None of this is possible without the industry-led development of enhanced standards and distribution of these standards in digital formats that allow direct deployment within these technologies, defined across three core areas: Standardization, Digitization and Distribution.
“Critical to the success of these principles and objectives is the involvement and commitment of regulatory authorities. Underpinning each of these principles and objectives is our commitment to encouraging greater coordination among our members, national authorities and regulators to create an enabling framework for a digital future. The COVID-19 pandemic has highlighted the urgency of these efforts.”
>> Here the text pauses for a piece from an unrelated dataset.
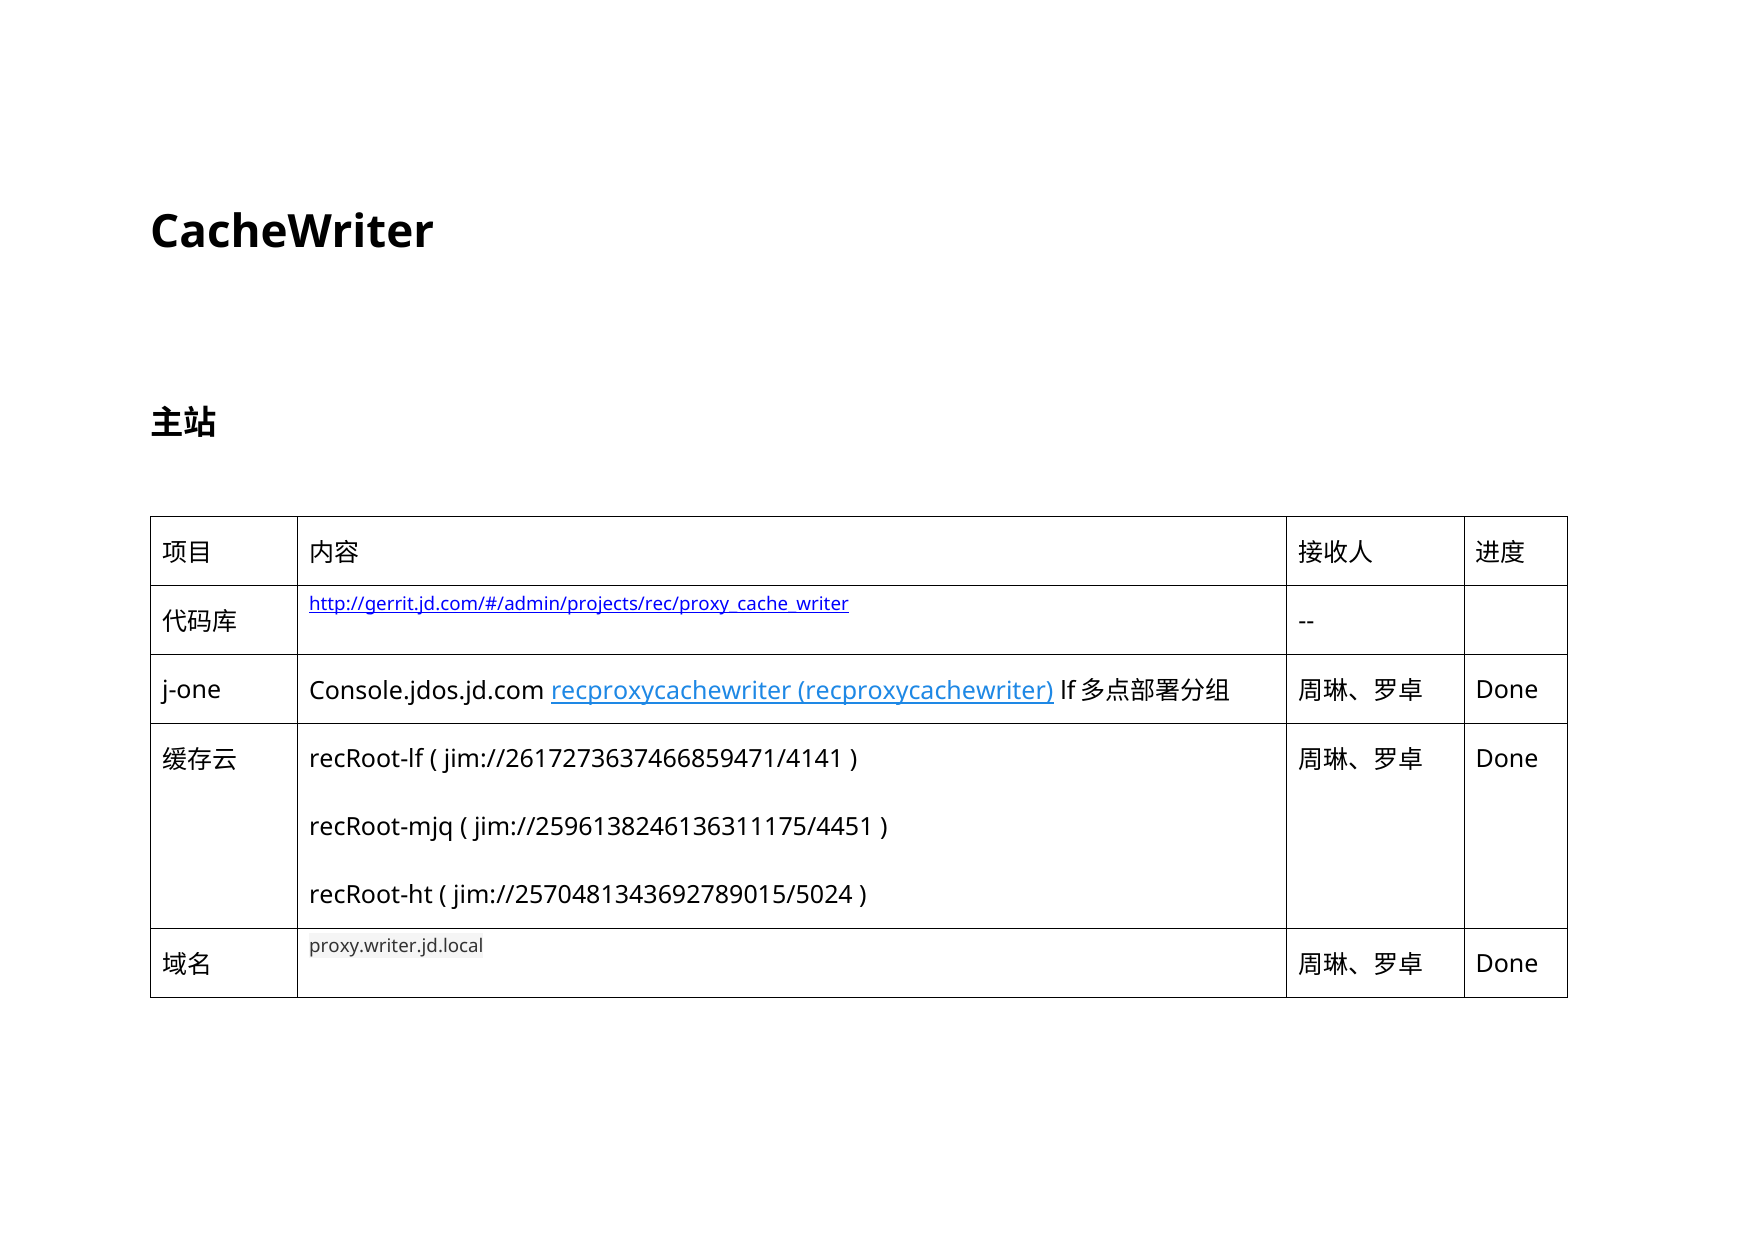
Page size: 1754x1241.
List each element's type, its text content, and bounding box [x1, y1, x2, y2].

“While markets continued to function well, the significant increase in market volatility experienced at the outset of the pandemic placed existing infrastructure under considerable strain. More fundamentally, the pandemic is now challenging established consensus around how trading and operations should function, with many firms now seeking to accelerate plans for greater digitization and automation within their operating models.
“The financial services industry finds itself at a crossroads. One path leads toward incremental change, continuing to make tactical investments in existing technology infrastructure, and reacting to specific issues and challenges as and when they arise with a patchwork of bespoke, potentially duplicative and manually intensive technologies and processes.”
The letter lays out an alternative path: through the adoption of the principles and objectives, the industry could “embrace transformational change and adopt an ambitious strategy for defining a digital future for financial markets, fostering an environment for technological innovation and building a safer, more robust global financial system.”